Unfortunately a lot of people will get their knickers in a twist denouncing Alberto Caviglia for daring to make a mockumentary about anti-Semitism— mainly people with no sense of humor, nor an understanding of how best to draw attention to prejudice. “Burning Love” is a deliriously funny, at times shockingly biting satire designed as a news feature on the disappearance of a young man who galvanizes the world into being proud of its latent anti-Semitism. Targeting the right demographic will be a challenge: A local release in October barely left a mark, though brave Jewish fests should celebrate this ferocious pic for thinking outside the box.
Part of what makes the film so clever is the way Caviglia reveals the hollowness of “tolerance,” knowing that beneath this overused word lies an ocean of prejudice. “Burning Love” is the mockumentary equivalent of “The Simpsons,” exposing through exaggeration by making its protag a likeable bigot whose off-the-charts anti-Semitism seems, on the one hand, ridiculously hyperbolic, yet on the other feels only slightly embellished. Sadly, the timing is ideal for the film, given the amount of chauvinism unapologetically spouted by so many of the world’s politicians these days.
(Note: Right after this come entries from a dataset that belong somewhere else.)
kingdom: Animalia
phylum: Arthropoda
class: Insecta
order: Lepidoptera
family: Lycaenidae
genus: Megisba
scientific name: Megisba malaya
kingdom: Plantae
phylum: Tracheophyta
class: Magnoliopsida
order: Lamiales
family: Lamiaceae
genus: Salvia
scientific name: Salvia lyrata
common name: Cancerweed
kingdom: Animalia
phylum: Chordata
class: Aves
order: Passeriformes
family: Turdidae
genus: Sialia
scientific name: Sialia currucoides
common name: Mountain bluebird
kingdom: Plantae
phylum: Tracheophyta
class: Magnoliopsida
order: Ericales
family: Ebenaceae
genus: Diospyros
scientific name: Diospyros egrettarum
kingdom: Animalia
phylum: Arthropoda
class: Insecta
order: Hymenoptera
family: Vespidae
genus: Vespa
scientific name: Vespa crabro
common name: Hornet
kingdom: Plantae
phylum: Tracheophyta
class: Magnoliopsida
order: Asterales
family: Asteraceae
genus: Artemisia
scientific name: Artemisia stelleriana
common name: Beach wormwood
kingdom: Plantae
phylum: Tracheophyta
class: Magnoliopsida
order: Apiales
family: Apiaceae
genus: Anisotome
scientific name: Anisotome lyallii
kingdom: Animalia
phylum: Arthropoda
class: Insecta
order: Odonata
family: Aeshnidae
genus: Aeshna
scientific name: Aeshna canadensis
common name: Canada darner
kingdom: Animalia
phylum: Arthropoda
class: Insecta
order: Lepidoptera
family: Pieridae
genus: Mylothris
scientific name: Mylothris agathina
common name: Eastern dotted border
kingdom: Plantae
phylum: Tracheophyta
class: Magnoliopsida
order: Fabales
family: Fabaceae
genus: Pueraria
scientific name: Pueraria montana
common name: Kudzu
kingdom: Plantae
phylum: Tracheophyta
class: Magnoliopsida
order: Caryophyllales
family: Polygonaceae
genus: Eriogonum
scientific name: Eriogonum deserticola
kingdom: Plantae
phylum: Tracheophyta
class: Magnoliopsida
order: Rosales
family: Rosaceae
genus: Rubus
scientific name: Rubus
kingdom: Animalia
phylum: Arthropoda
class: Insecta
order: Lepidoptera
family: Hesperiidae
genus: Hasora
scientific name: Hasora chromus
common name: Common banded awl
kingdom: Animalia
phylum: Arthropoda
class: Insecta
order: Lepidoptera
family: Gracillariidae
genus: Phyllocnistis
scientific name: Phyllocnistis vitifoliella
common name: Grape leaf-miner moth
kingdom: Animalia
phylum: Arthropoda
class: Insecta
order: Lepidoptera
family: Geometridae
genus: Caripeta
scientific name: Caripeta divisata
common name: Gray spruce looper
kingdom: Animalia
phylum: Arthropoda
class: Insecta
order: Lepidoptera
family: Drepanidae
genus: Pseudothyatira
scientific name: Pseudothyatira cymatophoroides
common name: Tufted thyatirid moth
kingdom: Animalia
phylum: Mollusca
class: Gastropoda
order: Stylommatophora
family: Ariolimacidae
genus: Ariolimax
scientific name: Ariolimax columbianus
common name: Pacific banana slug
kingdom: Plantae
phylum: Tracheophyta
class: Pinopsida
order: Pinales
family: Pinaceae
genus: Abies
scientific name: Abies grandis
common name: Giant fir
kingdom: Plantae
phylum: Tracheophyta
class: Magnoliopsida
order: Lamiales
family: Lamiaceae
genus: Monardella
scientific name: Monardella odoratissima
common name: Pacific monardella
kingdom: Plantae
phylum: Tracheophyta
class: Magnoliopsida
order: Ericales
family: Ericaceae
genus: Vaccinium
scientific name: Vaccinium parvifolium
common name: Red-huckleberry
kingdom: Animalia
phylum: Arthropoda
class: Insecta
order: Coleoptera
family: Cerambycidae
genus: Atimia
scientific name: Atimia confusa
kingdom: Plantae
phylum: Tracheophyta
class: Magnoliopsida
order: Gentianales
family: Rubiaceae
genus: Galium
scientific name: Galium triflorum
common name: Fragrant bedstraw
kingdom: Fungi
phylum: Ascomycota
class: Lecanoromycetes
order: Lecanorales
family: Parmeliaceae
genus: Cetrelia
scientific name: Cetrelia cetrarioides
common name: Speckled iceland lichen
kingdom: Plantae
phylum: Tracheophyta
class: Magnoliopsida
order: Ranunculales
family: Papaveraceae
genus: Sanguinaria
The entire film is done in the form of a “60 Minutes”-style news story about the disappearance of Leonardo Zuliani (Davide Giordano), whose campaign to remove any shame in being anti-Semitic makes him an internationally beloved figure. “He was an example for our generation,” says one follower. In classic reportage style, Caviglia “interviews” family members, colleagues and Italian celebrities (playing themselves) to trace how Leonardo came to embrace his bigotry, inspiring a crusade that made others equally proud of their hatred.
As early as 9, Leonardo (Tommaso Mercuri) was reading anti-Semitic magazines and bullying his Jewish classmate Mario (Manuel Mariani) via violent, “Itchy and Scratchy”-style anti-Semitic cartoons he would draw. Support came from his priest, Don Ciro (Massimiliano Gallo), who tells his class the Jews killed Jesus, but then Leonardo has a crisis of faith when he discovers Jesus was Jewish (“Hava Nagila” sends the boy into paroxysms of rage).
Once older, Leonardo starts an NGO to counter the rise of “antisemiphobia” (fear of anti-Semites) and makes a film titled “Afraid to Hate” which galvanizes a world looking for an excuse to embrace their bigotry without shame. He links up with the Nerd League (a pun on the Northern League, Italy’s right-wing anti-immigrant political party), and in a series of audaciously hilarious initiatives, leads a campaign to eliminate all traces of Jews and Judaism first from Italy, and then the world.
If there’s one flaw in “Burning Love” (aside from a slight repetitiveness that invariably affects most mockumentaries), it’s that audiences best equipped to appreciate its fearless satirical wit are the ones least in need of the lessons it imparts: in other words, progressive Jews who can extrapolate Caviglia’s trenchant humor and project it beyond anti-Semitism to encompass all the phobias, including Islamophobia, xenophobia and homophobia. Others may find themselves perplexed, discomforted, or about as ready to guffaw as a roomful of Germans watching a comedy about the Holocaust.
Tech credits are nicely in keeping with the look of TV reportage, mimicking an assortment of formats for the maximum amount of authenticity. Actors convey the perfect amount of earnestness, and cameos by major Italo figures are often inspired.